How does it reflect who I most want to be as a person?
How can I show up today acting from this value?
What is one small action I can take today that aligns with this value?
And importantly, am I willing to experience and tolerate some “discomfort” (e.g., anxiety about going up and introducing myself to someone; tolerating a craving for that sugary snack; pushing myself to go for that walk even when a part of me would rather be surfing on my computer) in order to go after what is most important?
As I write about in my newest book, Dancing on the Tightrope: Transcending the Habits of Your Mind and Awakening to Your Fullest Life, these values can become like “beacons” that we can keep in view, helping to direct our actions, motivating us to stay on course as we go through our day, and redirecting us when we start to go astray.
In regard to the second lesson in my nieces’ acting class, making each scene seem fresh and not rehearsed, this raises another important question. Instead of just going through the motions of our day, how can we step out of this automatic pilot mode that we often operate from to discover some of the every day wonders and joys we might otherwise miss? It amazes me how sometimes I can look at something I’ve seen a hundred times and barely notice it, and at other times I can look at it as if for the first time. A common example for many people of this “automatic pilot” mode is driving or walking the same route repeatedly, and barely noticing what they are passing. But this automatic pilot mode often shows up in the many routines of our days.

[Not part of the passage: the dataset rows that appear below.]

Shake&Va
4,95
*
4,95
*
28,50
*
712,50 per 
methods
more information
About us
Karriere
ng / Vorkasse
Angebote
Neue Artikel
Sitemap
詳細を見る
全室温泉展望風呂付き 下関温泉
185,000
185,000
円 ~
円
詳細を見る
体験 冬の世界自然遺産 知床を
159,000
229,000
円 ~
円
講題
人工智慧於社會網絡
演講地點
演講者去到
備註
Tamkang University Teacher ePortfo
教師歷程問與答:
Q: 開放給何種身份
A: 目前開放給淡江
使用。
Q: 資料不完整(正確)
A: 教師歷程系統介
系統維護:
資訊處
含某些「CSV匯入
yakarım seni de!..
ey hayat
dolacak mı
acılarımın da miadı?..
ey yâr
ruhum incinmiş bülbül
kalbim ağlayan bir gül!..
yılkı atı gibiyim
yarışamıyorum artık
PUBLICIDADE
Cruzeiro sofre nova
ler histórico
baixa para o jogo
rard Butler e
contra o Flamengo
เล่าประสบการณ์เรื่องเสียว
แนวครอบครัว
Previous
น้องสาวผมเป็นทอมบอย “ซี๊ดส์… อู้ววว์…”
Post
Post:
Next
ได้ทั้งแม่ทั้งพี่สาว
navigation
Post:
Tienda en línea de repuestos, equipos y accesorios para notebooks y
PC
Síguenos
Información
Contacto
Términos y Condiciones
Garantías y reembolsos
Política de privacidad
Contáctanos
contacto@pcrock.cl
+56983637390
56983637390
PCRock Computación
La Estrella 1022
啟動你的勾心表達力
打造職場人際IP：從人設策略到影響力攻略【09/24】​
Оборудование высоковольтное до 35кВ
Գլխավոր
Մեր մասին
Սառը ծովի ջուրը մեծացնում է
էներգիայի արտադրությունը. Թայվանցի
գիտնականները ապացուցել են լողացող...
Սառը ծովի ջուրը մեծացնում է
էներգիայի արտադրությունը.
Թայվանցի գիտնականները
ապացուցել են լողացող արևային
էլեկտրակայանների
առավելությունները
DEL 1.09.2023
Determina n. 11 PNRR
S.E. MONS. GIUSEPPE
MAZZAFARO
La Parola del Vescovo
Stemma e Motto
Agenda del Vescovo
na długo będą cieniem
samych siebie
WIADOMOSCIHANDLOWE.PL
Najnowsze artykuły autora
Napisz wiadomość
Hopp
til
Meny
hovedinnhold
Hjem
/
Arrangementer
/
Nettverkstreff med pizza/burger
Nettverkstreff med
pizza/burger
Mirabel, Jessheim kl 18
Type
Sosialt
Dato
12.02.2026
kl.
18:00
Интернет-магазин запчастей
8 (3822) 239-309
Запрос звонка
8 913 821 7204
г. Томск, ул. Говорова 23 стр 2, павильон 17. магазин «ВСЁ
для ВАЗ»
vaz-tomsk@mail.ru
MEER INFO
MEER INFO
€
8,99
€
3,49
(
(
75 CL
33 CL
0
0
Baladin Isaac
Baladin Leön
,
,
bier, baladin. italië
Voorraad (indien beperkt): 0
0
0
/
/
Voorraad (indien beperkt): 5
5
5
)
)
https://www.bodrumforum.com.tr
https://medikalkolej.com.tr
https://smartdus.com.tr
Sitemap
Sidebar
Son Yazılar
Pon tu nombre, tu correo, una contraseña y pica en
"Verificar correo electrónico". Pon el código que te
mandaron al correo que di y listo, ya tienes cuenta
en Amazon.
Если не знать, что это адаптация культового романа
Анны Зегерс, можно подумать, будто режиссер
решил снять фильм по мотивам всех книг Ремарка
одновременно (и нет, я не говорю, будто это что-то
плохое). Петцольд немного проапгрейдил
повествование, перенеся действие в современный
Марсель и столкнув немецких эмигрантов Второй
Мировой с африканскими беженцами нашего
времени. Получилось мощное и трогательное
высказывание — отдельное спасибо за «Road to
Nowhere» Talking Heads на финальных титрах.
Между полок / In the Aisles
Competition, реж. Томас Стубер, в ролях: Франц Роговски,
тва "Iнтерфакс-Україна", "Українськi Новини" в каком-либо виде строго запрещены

Practicing mindfulness meditation can be a helpful way to recognize when we are getting lost in our head and thoughts, and learn to disengage from autopilot each time we catch our mind wandering away and come back to this present moment. While formal meditation practice is greatly beneficial, we can also practice informally by bringing greater mindful awareness into our day (purposefully paying attention as we go through the day, noticing what is happening in the present moment, in a non-judgmental way).
As an experiment, pick a few minutes in a typical day and try to experience it as if it is totally fresh and new. When we do something for the first time, we are usually quite present and engaged. If you are interacting with a family member, or co-worker, take the time to be fully present and really listen to what the other person is saying, rather than being caught up in your own agenda or script. If you are walking from the parking lot to your office, take time to move out of the thoughts in your head to observe your surroundings and see how many things you are aware of that you may not have noticed before. If you are eating a meal, notice the textures and flavors as if they were ones you had never experienced before. Of course it is likely that you may slip back “into your head” as you try this, but each time you catch yourself, gently and compassionately bring the focus of your attention back to the present moment experience.
Notice what happens today when you:
Identify what your motivation is at the start of the day (what values are most important) and hold this in the forefront of your mind like a beacon of light, guiding you as you move through your day.
Practice bringing full presence and a sense of newness to the unfolding moments in your day, like an actor performing a play for the first time.
Taking these small steps can help wake us up to our lives. Coming to the “stage” of each day being guided by what is most important to us, and approaching our daily routines as if for the first time, can help to transform ordinary, “going-through-the-motions” days into days filled with greater purpose and meaning.